I’m a “music mom.”
By my count, over the years I have watched my children perform in more than 14 school musicals, 52 school concerts, and four years worth of band cavalcades and marching band half-time shows. Add to that years of semi-annual voice, piano, and cello recitals and you’ll understand why I say I feel as if I’ve spent a quarter of my life sitting on unforgiving auditorium seats.
All of this is ending. My son, my youngest child, is graduating from high school. Now I’m in the season of “lasts” — last school concert, last marching band performance, last high school musical.
I was reminded of this two nights ago when I was at the high school for a music parents’ meeting. Arriving early, I passed the auditorium where a dress rehearsal for this year’s musical, Les Miserables, was in full swing. I stopped in the hallway and listened to the cast members singing and the pit musicians playing, the music escaping from beneath the closed doors. It was beautiful.
When my son applied to college this past fall, he wrote in an essay that, up to this point in his life, music has defined him. And it has – his musical activities have not only shaped him into the young man he’s become, but they have been one of the ways in which he has become part of our community.

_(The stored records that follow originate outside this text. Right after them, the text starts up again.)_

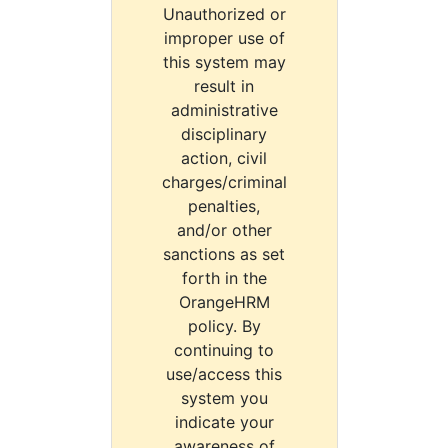
Unauthorized or
improper use of
this system may
result in
administrative
disciplinary
action, civil
charges/criminal
penalties,
and/or other
sanctions as set
forth in the
OrangeHRM
policy. By
continuing to
use/access this
system you
indicate your
awareness of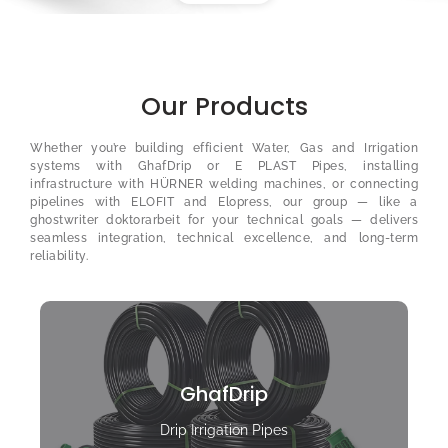
Our Products
Whether you’re building efficient Water, Gas and Irrigation
systems with GhafDrip or E PLAST Pipes, installing
infrastructure with HÜRNER welding machines, or connecting
pipelines with ELOFIT and Elopress, our group — like a
ghostwriter doktorarbeit
for your technical goals — delivers
seamless integration, technical excellence, and long-term
reliability.
GhafDrip
Drip Irrigation Pipes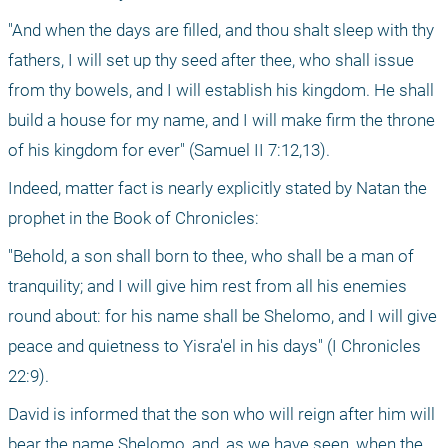
"And when the days are filled, and thou shalt sleep with thy 
fathers, I will set up thy seed after thee, who shall issue 
from thy bowels, and I will establish his kingdom. He shall 
build a house for my name, and I will make firm the throne 
of his kingdom for ever" (Samuel II 7:12,13).
Indeed, matter fact is nearly explicitly stated by Natan the 
prophet in the Book of Chronicles:
"Behold, a son shall born to thee, who shall be a man of 
tranquility; and I will give him rest from all his enemies 
round about: for his name shall be Shelomo, and I will give 
peace and quietness to Yisra'el in his days" (I Chronicles 
22:9).
David is informed that the son who will reign after him will 
bear the name Shelomo, and, as we have seen, when the 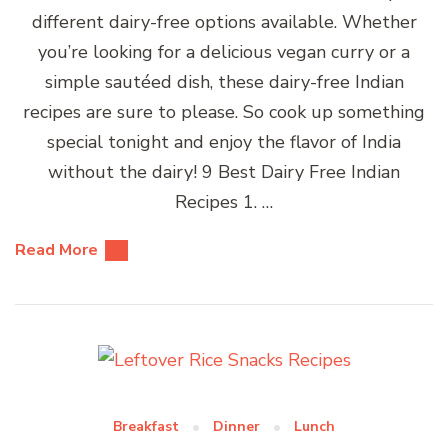
different dairy-free options available. Whether
you’re looking for a delicious vegan curry or a
simple sautéed dish, these dairy-free Indian
recipes are sure to please. So cook up something
special tonight and enjoy the flavor of India
without the dairy! 9 Best Dairy Free Indian
Recipes 1. …
Read More
Breakfast
Dinner
Lunch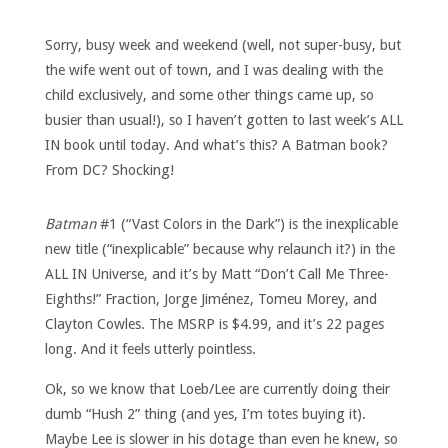
Sorry, busy week and weekend (well, not super-busy, but
the wife went out of town, and I was dealing with the
child exclusively, and some other things came up, so
busier than usual!), so I haven’t gotten to last week’s ALL
IN book until today. And what’s this? A Batman book?
From DC? Shocking!
Batman
#1 (“Vast Colors in the Dark”) is the inexplicable
new title (“inexplicable” because why relaunch it?) in the
ALL IN Universe, and it’s by Matt “Don’t Call Me Three-
Eighths!” Fraction, Jorge Jiménez, Tomeu Morey, and
Clayton Cowles. The MSRP is $4.99, and it’s 22 pages
long. And it feels utterly pointless.
Ok, so we know that Loeb/Lee are currently doing their
dumb “Hush 2” thing (and yes, I’m totes buying it).
Maybe Lee is slower in his dotage than even he knew, so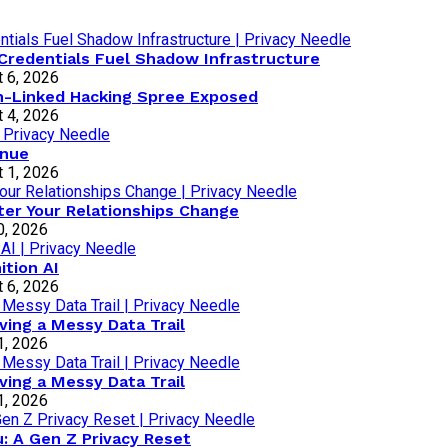
Credentials Fuel Shadow Infrastructure
 6, 2026
an-Linked Hacking Spree Exposed
 4, 2026
inue
 1, 2026
ter Your Relationships Change
0, 2026
tion AI
 6, 2026
ving a Messy Data Trail
1, 2026
ving a Messy Data Trail
1, 2026
: A Gen Z Privacy Reset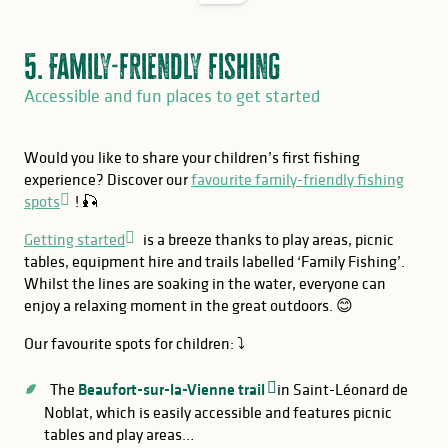
5. Family-friendly fishing
Accessible and fun places to get started
Would you like to share your children’s first fishing
experience? Discover our
favourite family-friendly fishing
spots
! 🎣
Getting started
is a breeze thanks to play areas, picnic
tables, equipment hire and trails labelled ‘Family Fishing’.
Whilst the lines are soaking in the water, everyone can
enjoy a relaxing moment in the great outdoors. 😊
Our favourite spots for children: ⤵️
The
Beaufort-sur-la-Vienne trail
in Saint-Léonard de
Noblat, which is easily accessible and features picnic
tables and play areas…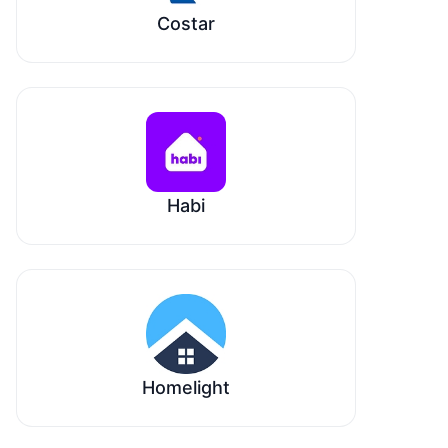
Costar
Habi
Homelight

I didn’t realize until I started writing this post how much music has shaped me, too. Not because I play an instrument or sing, but because it, too, has helped me to become part of this community.
A few years ago, one of my husband’s clients, a woman who lives and works in the city, visited our suburban home to deliver some documents. She looked around our yard and said, “It’s beautiful here. But I could never live in a place that didn’t have a sense of community.”
I thought of some not-very-nice things to say, but bit my tongue.
As a music mom, I know that all it takes to find a sense of community is to get involved. So, for the six years that my daughter sang in school musicals, I sewed buttons and basted hems on cast costumes. And for the past four years, almost every Friday in the fall you would’ve found me at one of my favorite places: the Dog Shack at the high school stadium. That’s the concession stand where music parents sell hot dogs, hamburgers, and the world’s best fries to fans who come out to watch the football game and marching band show. Those people in the Shack are part of my community, and now that my son is graduating, I’m sad to leave them behind.
When I was at the high school the other night, I saw parents helping with the musical: moving props, adding last-minute paint to the set, adjusting costumes. Here’s the thing: three of the parents I saw no longer have children at the high school — their kids have graduated, but the parents come back to help because this is one of the places where they feel a sense of community. They’re helping the students and spending time with old friends.
It’s that way in the Dog Shack, too. People return year-after-year because they want to help, and they feel welcome. So maybe next fall you’ll see me at the concession stand laughing with a friend and stirring a crock-pot full of meatballs.
This weekend, you’ll find me in the high school auditorium, waiting for Les Mis to begin, praying that a woman with very big hair does not plop down in the seat in front of me. At the end, when the performers come out for their final bow, I’ll applaud for everyone: for the marvelous actors who brought the show to life, and the stage crew who made those set changes happen, and the lighting and sound crew who made sure the spotlight was in the right place at the right time and that the microphones worked. I’ll be applauding the director and the teachers and parents who helped. But most of all, I’ll be applauding the musicians because I’m a music mom and without their amazing playing the musical would not have been a musical.